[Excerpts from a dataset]
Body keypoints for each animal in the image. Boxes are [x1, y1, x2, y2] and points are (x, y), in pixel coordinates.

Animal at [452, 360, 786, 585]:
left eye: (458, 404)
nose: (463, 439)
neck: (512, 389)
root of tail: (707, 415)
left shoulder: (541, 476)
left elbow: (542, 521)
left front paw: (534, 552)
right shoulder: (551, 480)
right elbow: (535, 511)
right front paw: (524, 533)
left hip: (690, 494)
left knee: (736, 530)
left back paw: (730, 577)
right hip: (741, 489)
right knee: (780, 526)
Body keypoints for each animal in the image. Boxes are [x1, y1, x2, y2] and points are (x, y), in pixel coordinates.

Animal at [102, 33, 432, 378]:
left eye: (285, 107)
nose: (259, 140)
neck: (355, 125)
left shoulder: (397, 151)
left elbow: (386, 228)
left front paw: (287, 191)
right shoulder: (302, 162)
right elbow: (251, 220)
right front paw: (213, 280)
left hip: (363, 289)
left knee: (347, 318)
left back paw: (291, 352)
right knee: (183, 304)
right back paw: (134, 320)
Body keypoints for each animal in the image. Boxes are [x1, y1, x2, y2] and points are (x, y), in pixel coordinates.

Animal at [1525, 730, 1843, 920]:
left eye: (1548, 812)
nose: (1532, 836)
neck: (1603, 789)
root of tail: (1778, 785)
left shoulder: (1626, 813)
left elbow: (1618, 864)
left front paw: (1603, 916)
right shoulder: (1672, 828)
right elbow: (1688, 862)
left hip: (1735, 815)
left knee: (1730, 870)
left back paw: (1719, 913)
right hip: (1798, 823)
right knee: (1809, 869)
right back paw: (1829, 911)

__EXERCISE REQUIREMENTS__.
A complete answer reproduces every line of the records in which the word "knee" occurs.

__SOLUTION TO THIS PROBLEM__.
left knee: (736, 530)
right knee: (780, 526)
left knee: (347, 318)
right knee: (183, 304)
left knee: (1730, 870)
right knee: (1809, 869)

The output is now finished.